Ausgangspunkt meines Leserinnenbriefes in der Appenzeller Zeitung vom 8.10.14 waren zwei Beiträge in eben dieser Zeitung. Am 1.10.14 vermisste der Geschäftsleiter der Pro Senectute AR ein Altersleitbild AR und am Tag darauf erschien die (leicht erstaunte) Reaktion des Amtsleiters für Soziale Einrichtungen.
Ein Altersleitbild für AR –
weit mehr als Pflegeheimplanung!
Ein Altersleitbild für den Kanton AR müsste weit mehr sein als eine Pflegeheimplanung – zumal Zweifel erlaubt sind, ob heute gut Sechzigjährige sich dereinst in solche oft starre Einrichtungen begeben wollen. Neben den „fitten Jungpensionierten“ welche inner- und ausserfamiliär freiwillige Arbeit leisten und/oder diverse Angebote nutzen, gibt es ältere Menschen, für deren Bedürfnisse im Kanton Appenzell Ausserrhoden keine adäquaten Angebote bestehen. So fehlen Tagesstätten, in denen ältere, daheim lebende Menschen einen Tag oder mehrere verbringen können, damit die pflegenden Angehörigen Entlastung erhalten. Ältere Menschen, welche nach einem Spitalaufenthalt oder bei einer chronischen Erkrankung eine Geriatrische Tagesklinik besuchen möchten, um mittels diverser Therapien den Verbleib zuhause möglich zu machen, finden im Kanton AR kein Angebot und sind angehalten, in einen Nachbarkanton zu reisen und einen grossen Teil der Kosten selber zu tragen.

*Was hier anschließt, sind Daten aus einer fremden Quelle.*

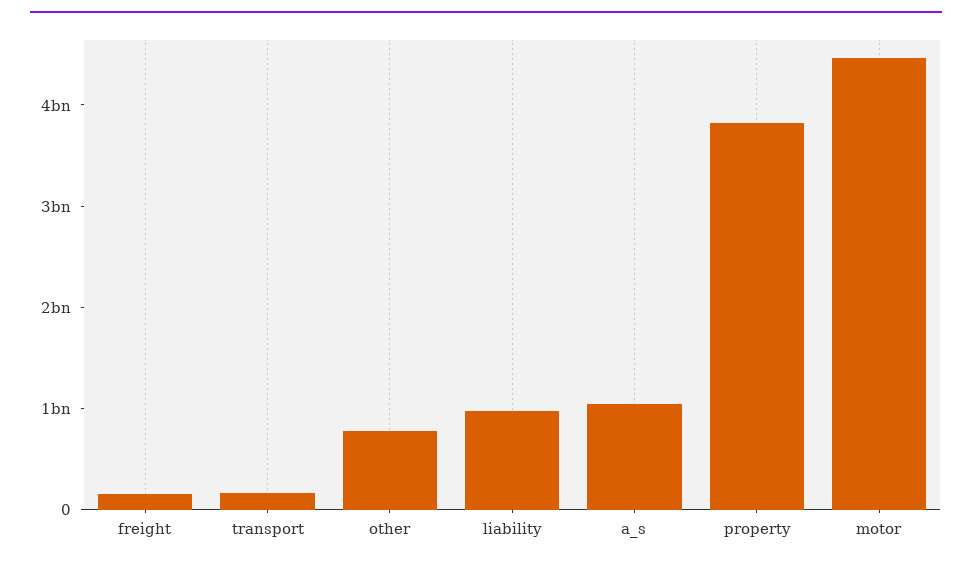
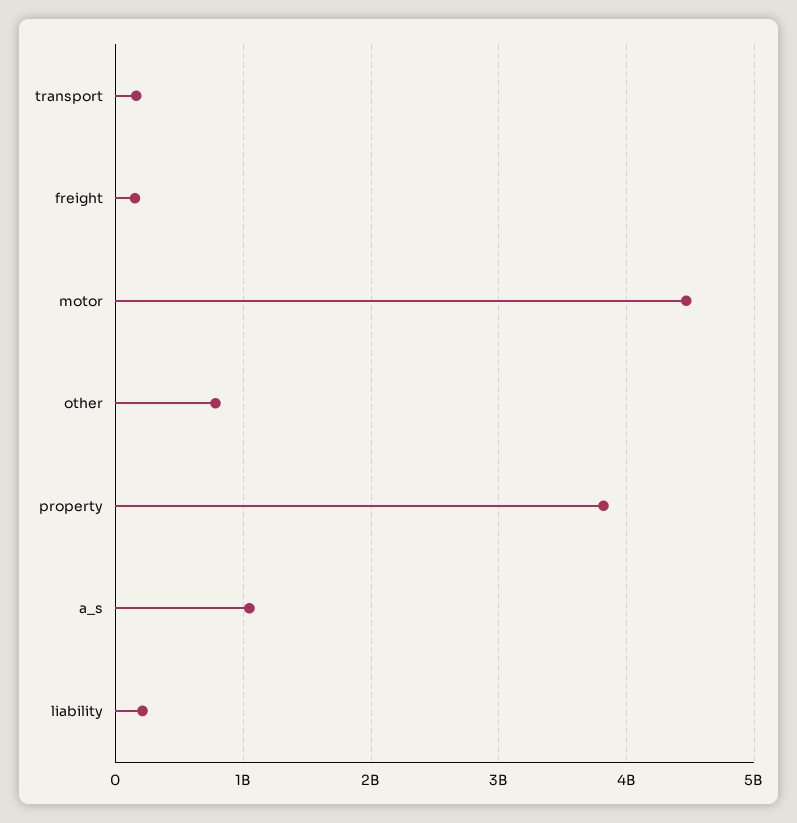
liability: 1000000000 -> 200000000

Die Gruppe der Menschen mit Demenzerkrankungen nimmt zu. V.a. für jüngere Menschen mit einer Demenzdiagnose fehlen nicht nur in unserem Kanton niederschwellige, auch „institutionsferne“ Angebote, welche ihnen möglichst lange die soziale, kulturelle und gesellschaftliche Teilhabe ermöglichen und sie und ihre Angehörigen begleiten und beraten. Hier stellt sich zudem die Frage, wie Ausserrhoden die Nationale Demenzstrategie 2014-2017 des Bundes umzusetzen gedenkt.
Wie weit sich die Kapazitäten der gesunden Jungpensionierten mit Bedürfnissen von erkrankten älteren Menschen in eine hilfreiche Verbindung bringen lassen, könnte ein so genanntes Leitbild aufzeigen. Älter werden und konfrontiert sein mit vielfältigen Verlusterfahrungen zeichnet oft ein Leidbild. Es ist möglich geworden, sehr alt zu werden – haben wir Antworten auf diese auch geistig-seelischen Anforderungen? Wie bitter muss es sich anfühlen, alt geworden zu sein und nun das Gefühl haben zu müssen, „zu teuer“ oder „unrentabel“ zu sein oder gar keine Daseinsberechtigung mehr zu haben. Die gesamtgesellschaftliche Arbeit, die für den Umgang mit dieser neuen Altersrealität notwendig ist, sprengt vermutlich den Leitbildrahmen. Trotzdem soll sie angesprochen werden, auch weil über dieses Dasein hinausreichende „Troststützen“ für viele Menschen die Bedeutung verloren haben – oft nicht folgenlos.
Ein letzter Gedanke: die Schere zwischen Arm und Reich öffnet sich gerade im Altersbereich immer mehr. Die Finanzierbarkeit der Angebote, die gerechte Verteilung der vorhandenen Mittel auch zwischen den Generationen und die Frage, wie viel Geld für die Bedürfnisse älterer Menschen bereit gestellt werden soll oder kann, wird uns beschäftigen. Die Vermutung liegt nahe, dass hier kreative Lösungen vonnöten sind und dass „das Denken ab und zu die Richtung wechseln muss“.